No, he sees it as evidence that they weren’t confrontational enough; they were too focused on their policy agenda, and neglected the necessary work of destroying Clinton:
We suffered from some degree of hubris and acted as if the president was irrelevant and we would roll over him. By the summer of 1995, he was already on the way to being reelected, and we were hanging on for our lives.So this time around they won’t bother much with trying to get actual legislation passed; they’ll focus on the important thing: undermining the man in the White House.
As I look back over the last two years, several things are clearer to me. The Republicans had enough residual power to stop Obama and the Democrats from doing very much. President Obama was correct last night on the Daily Show in touting what he has succeeded in doing. The gradient against him has been focused with a singleness of purpose – thwarting the Democrats in general and Obama in the specific. They succeeded in turning the Left into a bunch of complainers. Obama’s attempts at reconciliation have been interpreted as weakness. And Mitch McConnell and John Boehner have kept their fold in the obstructionist mode the whole way. The "attack ads" are actually indicative of the Republican platform. As McConnell says, that is the Republican platform. The strategy is only political – regaining power. Once they have it, the strategy changes to retaining power.

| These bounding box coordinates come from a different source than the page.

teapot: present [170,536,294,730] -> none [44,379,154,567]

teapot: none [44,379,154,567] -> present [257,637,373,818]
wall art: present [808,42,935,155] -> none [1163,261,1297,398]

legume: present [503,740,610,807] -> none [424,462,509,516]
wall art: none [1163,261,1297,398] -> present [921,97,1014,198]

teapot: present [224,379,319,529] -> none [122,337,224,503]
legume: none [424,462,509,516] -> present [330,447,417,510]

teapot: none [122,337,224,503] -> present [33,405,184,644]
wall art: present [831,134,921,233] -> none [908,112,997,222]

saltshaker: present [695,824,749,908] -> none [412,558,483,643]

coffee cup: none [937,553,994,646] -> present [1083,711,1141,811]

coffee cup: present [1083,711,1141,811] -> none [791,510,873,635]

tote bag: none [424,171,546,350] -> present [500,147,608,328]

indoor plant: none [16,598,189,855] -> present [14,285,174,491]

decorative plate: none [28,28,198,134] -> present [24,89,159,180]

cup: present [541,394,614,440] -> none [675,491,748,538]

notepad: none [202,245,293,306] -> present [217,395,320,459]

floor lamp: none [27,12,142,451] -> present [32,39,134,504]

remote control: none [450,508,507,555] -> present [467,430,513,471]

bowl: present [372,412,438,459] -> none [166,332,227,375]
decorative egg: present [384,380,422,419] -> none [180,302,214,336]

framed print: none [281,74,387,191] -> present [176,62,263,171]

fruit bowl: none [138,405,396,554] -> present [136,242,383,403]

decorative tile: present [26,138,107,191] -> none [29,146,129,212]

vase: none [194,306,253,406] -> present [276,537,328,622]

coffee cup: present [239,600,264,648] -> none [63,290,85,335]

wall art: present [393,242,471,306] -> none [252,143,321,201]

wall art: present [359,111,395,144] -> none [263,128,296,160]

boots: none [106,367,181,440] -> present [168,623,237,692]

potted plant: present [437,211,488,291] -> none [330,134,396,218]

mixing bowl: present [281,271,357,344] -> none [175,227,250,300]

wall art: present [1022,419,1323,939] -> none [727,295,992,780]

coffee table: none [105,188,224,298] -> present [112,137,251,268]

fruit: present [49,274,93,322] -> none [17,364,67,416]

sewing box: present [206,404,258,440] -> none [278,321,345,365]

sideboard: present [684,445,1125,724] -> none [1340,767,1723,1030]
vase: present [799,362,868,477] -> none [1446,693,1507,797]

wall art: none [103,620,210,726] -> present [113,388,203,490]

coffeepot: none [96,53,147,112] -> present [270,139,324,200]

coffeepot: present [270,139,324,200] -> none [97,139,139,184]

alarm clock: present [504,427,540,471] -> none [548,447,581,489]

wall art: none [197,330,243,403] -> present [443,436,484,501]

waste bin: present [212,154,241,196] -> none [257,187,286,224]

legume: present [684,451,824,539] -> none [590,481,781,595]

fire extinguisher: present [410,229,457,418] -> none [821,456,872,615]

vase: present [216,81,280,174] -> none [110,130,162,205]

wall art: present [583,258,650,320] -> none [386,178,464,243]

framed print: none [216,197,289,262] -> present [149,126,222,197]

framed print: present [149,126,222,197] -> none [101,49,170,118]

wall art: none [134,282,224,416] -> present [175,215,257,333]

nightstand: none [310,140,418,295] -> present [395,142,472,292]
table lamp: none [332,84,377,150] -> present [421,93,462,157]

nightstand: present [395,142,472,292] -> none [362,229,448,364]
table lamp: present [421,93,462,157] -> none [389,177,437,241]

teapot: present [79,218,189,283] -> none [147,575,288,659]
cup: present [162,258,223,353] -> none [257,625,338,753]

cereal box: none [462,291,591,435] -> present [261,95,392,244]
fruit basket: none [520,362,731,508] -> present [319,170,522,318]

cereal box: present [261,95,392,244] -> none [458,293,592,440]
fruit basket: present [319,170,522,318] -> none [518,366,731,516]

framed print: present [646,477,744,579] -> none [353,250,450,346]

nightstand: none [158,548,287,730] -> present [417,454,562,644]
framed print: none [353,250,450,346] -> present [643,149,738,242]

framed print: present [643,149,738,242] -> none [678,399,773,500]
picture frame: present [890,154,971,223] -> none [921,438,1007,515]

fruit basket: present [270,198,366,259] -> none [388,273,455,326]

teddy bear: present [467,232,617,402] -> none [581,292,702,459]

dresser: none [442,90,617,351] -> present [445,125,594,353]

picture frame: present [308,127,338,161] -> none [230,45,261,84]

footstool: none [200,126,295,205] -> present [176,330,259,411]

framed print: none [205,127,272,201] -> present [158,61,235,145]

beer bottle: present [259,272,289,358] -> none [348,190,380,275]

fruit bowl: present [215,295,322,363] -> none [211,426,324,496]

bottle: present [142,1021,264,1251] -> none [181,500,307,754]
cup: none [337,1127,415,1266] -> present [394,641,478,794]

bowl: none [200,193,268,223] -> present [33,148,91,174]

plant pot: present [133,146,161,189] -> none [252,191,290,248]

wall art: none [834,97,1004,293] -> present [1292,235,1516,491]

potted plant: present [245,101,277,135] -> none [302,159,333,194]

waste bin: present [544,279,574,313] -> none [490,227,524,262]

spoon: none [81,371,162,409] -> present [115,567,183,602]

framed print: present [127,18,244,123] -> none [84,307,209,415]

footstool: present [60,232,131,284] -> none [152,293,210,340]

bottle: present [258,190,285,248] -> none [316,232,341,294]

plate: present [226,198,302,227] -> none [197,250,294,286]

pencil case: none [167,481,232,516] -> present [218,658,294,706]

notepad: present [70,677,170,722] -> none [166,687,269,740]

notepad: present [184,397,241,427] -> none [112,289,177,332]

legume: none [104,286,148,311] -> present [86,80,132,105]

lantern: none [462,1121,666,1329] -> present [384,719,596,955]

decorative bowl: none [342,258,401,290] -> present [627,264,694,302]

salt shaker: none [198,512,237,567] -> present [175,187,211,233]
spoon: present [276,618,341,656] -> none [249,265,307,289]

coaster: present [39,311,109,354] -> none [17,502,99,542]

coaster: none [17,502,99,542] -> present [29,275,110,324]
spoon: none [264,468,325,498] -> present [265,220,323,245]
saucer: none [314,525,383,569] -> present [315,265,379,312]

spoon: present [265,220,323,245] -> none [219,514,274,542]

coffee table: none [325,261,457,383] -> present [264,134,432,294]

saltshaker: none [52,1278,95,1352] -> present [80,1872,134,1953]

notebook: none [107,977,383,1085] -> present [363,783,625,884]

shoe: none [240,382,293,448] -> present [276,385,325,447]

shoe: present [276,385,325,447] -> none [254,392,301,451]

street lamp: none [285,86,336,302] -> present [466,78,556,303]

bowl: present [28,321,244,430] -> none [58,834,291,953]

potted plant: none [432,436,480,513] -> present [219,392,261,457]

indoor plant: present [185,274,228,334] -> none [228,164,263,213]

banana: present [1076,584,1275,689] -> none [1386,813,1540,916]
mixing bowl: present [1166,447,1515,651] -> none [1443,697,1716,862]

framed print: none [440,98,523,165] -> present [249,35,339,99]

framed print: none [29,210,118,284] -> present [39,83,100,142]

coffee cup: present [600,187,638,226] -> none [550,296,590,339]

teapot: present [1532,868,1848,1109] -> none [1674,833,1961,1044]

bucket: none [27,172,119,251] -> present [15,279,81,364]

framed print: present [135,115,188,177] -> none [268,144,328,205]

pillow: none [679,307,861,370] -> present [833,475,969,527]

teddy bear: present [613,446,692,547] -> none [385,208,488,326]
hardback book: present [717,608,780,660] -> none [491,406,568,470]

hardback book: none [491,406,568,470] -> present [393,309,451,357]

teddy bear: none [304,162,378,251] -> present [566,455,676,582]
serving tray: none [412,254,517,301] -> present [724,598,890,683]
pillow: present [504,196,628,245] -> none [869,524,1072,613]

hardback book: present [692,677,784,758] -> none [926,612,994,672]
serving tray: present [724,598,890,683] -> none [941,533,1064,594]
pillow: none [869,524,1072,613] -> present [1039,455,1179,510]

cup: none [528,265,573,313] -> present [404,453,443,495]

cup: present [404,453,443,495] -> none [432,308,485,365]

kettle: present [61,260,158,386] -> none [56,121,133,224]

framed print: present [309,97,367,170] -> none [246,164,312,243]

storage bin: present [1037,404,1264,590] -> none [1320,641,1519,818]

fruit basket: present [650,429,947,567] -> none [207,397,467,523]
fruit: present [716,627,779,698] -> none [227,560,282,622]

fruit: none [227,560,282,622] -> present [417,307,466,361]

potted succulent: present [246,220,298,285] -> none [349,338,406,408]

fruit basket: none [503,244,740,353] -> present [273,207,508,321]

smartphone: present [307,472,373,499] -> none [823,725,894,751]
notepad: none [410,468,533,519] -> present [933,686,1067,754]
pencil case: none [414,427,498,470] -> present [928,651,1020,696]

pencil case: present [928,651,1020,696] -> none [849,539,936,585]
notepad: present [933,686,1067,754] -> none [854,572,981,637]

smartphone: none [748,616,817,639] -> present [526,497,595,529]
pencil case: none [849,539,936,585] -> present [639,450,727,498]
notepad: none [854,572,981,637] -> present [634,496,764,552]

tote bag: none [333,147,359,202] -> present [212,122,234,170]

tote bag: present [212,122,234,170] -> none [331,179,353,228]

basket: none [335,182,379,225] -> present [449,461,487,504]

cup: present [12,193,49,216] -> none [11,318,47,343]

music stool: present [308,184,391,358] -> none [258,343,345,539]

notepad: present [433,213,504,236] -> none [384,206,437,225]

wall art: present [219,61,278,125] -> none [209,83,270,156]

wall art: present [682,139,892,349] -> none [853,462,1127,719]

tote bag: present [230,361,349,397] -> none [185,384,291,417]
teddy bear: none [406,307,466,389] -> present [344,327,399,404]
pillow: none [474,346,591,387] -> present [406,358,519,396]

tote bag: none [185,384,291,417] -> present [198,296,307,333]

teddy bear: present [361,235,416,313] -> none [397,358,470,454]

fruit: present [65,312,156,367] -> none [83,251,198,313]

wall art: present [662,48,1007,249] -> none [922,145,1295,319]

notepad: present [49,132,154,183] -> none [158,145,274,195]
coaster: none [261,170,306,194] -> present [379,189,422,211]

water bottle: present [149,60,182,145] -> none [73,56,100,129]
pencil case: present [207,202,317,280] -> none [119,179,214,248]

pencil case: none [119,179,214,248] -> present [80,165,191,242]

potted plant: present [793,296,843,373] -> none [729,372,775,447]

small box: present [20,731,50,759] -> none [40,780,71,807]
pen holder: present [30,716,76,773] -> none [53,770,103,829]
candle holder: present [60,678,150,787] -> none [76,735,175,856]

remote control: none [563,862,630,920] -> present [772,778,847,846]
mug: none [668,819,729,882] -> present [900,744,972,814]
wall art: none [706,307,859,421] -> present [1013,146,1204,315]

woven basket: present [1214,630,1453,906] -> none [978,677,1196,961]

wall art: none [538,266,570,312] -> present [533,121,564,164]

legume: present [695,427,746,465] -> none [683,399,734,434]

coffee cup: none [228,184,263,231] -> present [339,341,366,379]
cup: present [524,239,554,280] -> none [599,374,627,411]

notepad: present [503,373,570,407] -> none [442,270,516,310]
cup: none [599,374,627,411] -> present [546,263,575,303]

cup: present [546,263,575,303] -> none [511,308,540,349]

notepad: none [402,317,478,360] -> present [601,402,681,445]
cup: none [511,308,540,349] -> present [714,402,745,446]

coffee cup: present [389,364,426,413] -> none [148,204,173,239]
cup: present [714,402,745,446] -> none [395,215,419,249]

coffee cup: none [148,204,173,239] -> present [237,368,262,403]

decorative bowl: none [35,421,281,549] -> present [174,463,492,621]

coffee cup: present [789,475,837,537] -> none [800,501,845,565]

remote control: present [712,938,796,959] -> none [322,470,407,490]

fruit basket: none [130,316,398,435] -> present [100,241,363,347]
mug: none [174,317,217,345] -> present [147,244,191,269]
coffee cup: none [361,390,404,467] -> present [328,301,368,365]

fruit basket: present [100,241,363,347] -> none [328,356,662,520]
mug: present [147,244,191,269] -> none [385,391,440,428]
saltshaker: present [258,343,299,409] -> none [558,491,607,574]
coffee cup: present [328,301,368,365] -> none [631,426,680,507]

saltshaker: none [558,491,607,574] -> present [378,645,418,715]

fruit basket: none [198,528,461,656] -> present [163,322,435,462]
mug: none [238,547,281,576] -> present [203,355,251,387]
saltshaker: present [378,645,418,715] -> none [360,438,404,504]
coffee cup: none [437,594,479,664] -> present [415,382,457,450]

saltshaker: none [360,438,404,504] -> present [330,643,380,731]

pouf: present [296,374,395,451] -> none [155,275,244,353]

I was thinking last night. As disappointed as I feel in these last two years, I don’t really think the Democrats made a mistake. I think the Left made the mistake. This is no time to measure success by looking at the traditional Liberal Issues and chastising Obama about his failures in bringing them home. This is not the time for federal government to lead those fights. That’s our job. This is a time to reestablish the viability of the Middle Class. If Obama made a mistake, it was in putting Healthcare in front of Financial Reform. Maybe the "Surge" in Afghanistan was a mistake [politically]. But not being more "Liberal" was not a mistake. I don’t know if avoiding a "Truth Commission" on the Invasion of Iraq was a mistake or not. I am too biased to trust my own judgment on that topic.
The single most important thing we want to achieve is to reestablish the Democratic Party as the party of the Middle Class.
Besides the Return of the Constipated Crowd’s policies and politics, it’s going to be pretty awful having to look at those two sour-pusses McConnell and Boehner day in and day out. McConnell looks like your chinless Aunt Minnie minus her knitting and dressed in male drag; and Boehner looks perpetually like he’s got stomach cramps and stayed too long in the tanning booth.
Ad hominem? Yes. Catty? You got it. True? You betcha.